Schriftelijke vraag nr. 4-1208

van Geert Lambert (sp.a+Vl.Pro) d.d. 2 juli 2008

aan de vice-eersteminister en minister van Financiën en Institutionele Hervormingen

Financiële crisis - Maatregelen - Oplossingen

inflatie
koopkracht
Europese Commissie
internationale financiën
gemeenschappelijk prijsbeleid
bankcontrole
economische recessie
monetaire crisis
G20

Chronologie

2/7/2008Verzending vraag (Einde van de antwoordtermijn: 31/7/2008)
5/1/2009Dossier gesloten

Heringediend als : schriftelijke vraag 4-2251

Vraag nr. 4-1208 d.d. 2 juli 2008 : (Vraag gesteld in het Nederlands)
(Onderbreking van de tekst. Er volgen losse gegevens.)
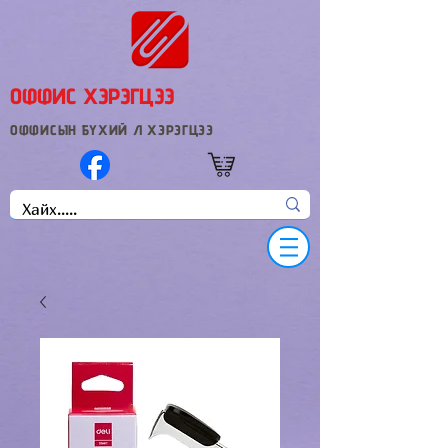
ОФФИС ХЭРЭГЦЭЭ
ОФФИСЫН БҮХИЙ Л ХЭРЭГЦЭЭ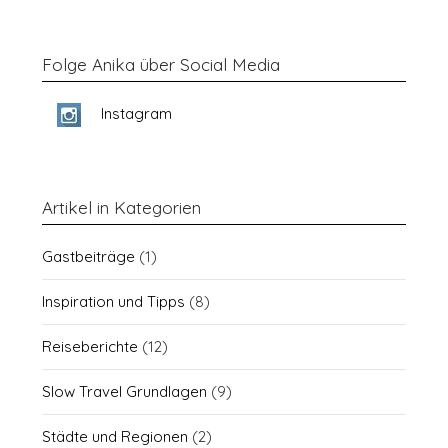
Folge Anika über Social Media
Instagram
Artikel in Kategorien
Gastbeiträge
(1)
Inspiration und Tipps
(8)
Reiseberichte
(12)
Slow Travel Grundlagen
(9)
Städte und Regionen
(2)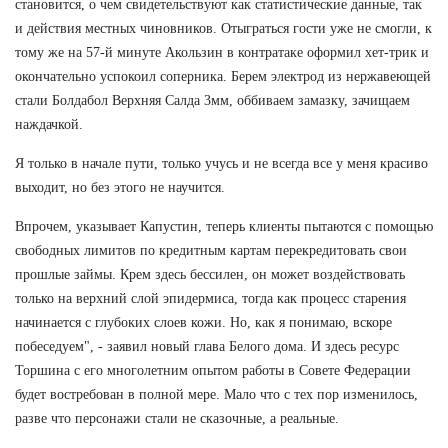
становится, о чем свидетельствуют как статистические данные, так
и действия местных чиновников. Отыграться гости уже не смогли, к
тому же на 57-й минуте Акользин в контратаке оформил хет-трик и
окончательно успокоил соперника. Берем электрод из нержавеющей
стали Болдабол Верхняя Салда 3мм, оббиваем замазку, зачищаем
наждачкой.
Я только в начале пути, только учусь и не всегда все у меня красиво
выходит, но без этого не научится.
Впрочем, указывает Капустин, теперь клиенты пытаются с помощью
свободных лимитов по кредитным картам перекредитовать свои
прошлые займы. Крем здесь бессилен, он может воздействовать
только на верхний слой эпидермиса, тогда как процесс старения
начинается с глубоких слоев кожи. Но, как я понимаю, вскоре
побеседуем", - заявил новый глава Белого дома. И здесь ресурс
Торшина с его многолетним опытом работы в Совете Федерации
будет востребован в полной мере. Мало что с тех пор изменилось,
разве что персонажи стали не сказочные, а реальные.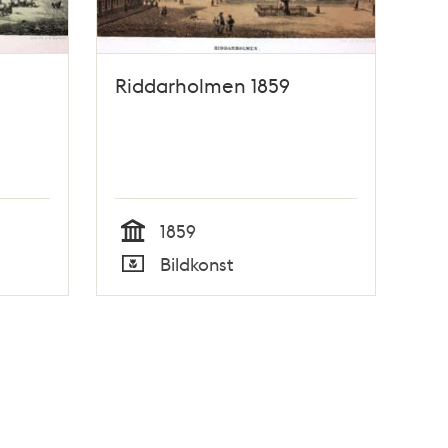
Riddarholmen 1859
1859
Tid
Bildkonst
Typ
De huidige economische situatie wordt gekenmerkt door de effecten van de wereldwijde financiële crisis, door een stijgende inflatie, hoofdzakelijk veroorzaakt door de stijgende grondstofprijzen waarbij de petroleum- en voedselprijzen de opwaartse trend aanvoeren, en door sombere economische vooruitzichten.

In ontwikkelingslanden heeft dit reeds geleid tot hongerrellen. Ook in onze landen worden de burgers geconfronteerd met een vermindering van de koopkracht en stijgt de inkomensongelijkheid parallel met de groei van de financiële sector. Uit recente krantenberichten blijkt dat negen op de tien Belgen hun uitgaven terugschroeven als reactie op de dalende koopkracht. Ook de spaarpot van de Belg wordt minder gespekt dan voor het uitbreken van de financiële crisis.
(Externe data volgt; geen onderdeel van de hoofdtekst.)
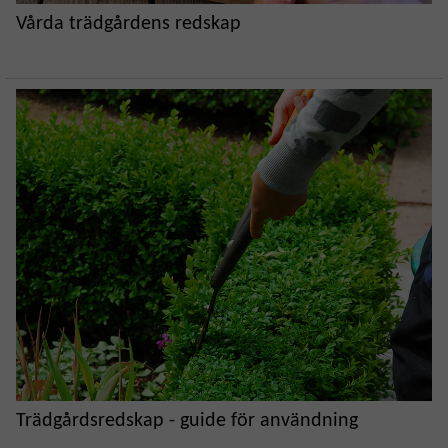
Vårda trädgårdens redskap
Trädgårdsredskap - guide för användning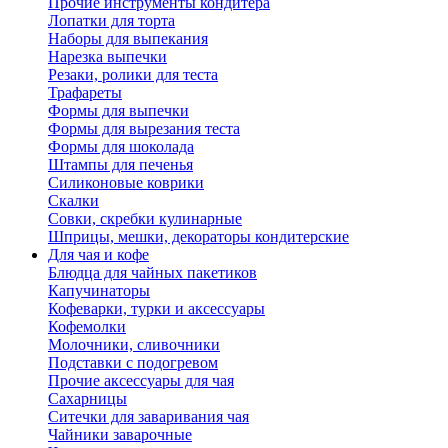
Прочие инструменты кондитера
Лопатки для торта
Наборы для выпекания
Нарезка выпечки
Резаки, ролики для теста
Трафареты
Формы для выпечки
Формы для вырезания теста
Формы для шоколада
Штампы для печенья
Силиконовые коврики
Скалки
Совки, скребки кулинарные
Шприцы, мешки, декораторы кондитерские
Для чая и кофе
Блюдца для чайных пакетиков
Капучинаторы
Кофеварки, турки и аксессуары
Кофемолки
Молочники, сливочники
Подставки с подогревом
Прочие аксессуары для чая
Сахарницы
Ситечки для заваривания чая
Чайники заварочные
Een groep van voormalige voorzitters van de Europese Commissie, voormalige eerste ministers en voormalige ministers van Economie en Financiën van diverse politieke gezindten wijzen er in een vrije tribune in de krant Le Monde van 22 mei 2008, getiteld “La finance folle ne doit pas nous gouverner”, op dat de huidige financiële crisis aantoont dat de financiële industrie niet in staat is tot zelfregulering. Zij stellen voor om een Europees crisiscomité op te richten dat aan de raad van ministers van de Europese Unie (EU), aan de leden van de Veiligheidsraad van de Verenigde Naties (VN), aan de directeur-generaal van het International Monetary Fund (IMF) en aan alle betrokken overheden en instanties voorstellen zou doen ter beperking van de effecten van de crisis. Zij zouden ook een mondiale financiële conferentie voorbereiden om de regels van de internationale financiële sector en de governance van wereldwijde economische thema’s te herdenken.
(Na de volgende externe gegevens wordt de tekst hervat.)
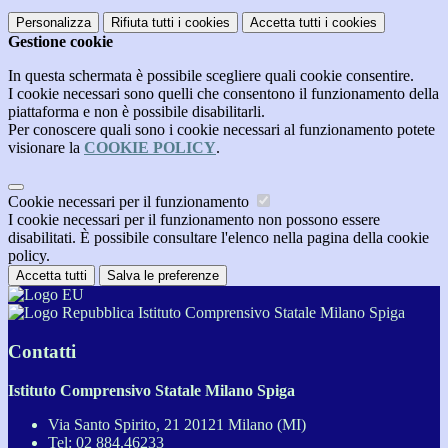
Personalizza
Rifiuta tutti
i cookies
Accetta tutti
i cookies
Gestione cookie
In questa schermata è possibile scegliere quali cookie consentire.
I cookie necessari sono quelli che consentono il funzionamento della
piattaforma e non è possibile disabilitarli.
Per conoscere quali sono i cookie necessari al funzionamento potete
visionare la
COOKIE POLICY
.
Cookie necessari per il funzionamento
I cookie necessari per il funzionamento non possono essere
disabilitati. È possibile consultare l'elenco nella pagina della cookie
policy.
Accetta tutti
Salva le preferenze
Istituto Comprensivo Statale Milano Spiga
Contatti
Istituto Comprensivo Statale Milano Spiga
Via Santo Spirito, 21 20121 Milano (MI)
Tel:
02 884.46233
Graag vernam ik van de geachte minister of hij:

1) het bovengenoemde voorstel voor oprichting van een Europese crisisgroep ondersteunt;

2) een multidimensioneel beleid voor het aanpakken van de stijging van de voedselprijzen zal ondersteunen, waaronder het opheffen van de EU-doelstelling om tegen 2020 10% van onze motorbrandstoffen te halen uit biobrandstoffen;

3) zal ijveren voor het opdrijven van de coördinatie van het optreden inzake wisselkoersbeleid van de Eurogroep, de Ecofin Raad en de Europese Centrale Bank;

4) mee zal ijveren voor striktere internationale controle en regelgeving op bepaalde financiële producten zoals derivates en op financiële speculatie met grondstoffen, onder meer door hefboomfondsen, en voor het uitsluiten van voedinggrondstoffen van speculatie;

5) mee het voorstel voor een internationale financiële transactietaks zal herlanceren?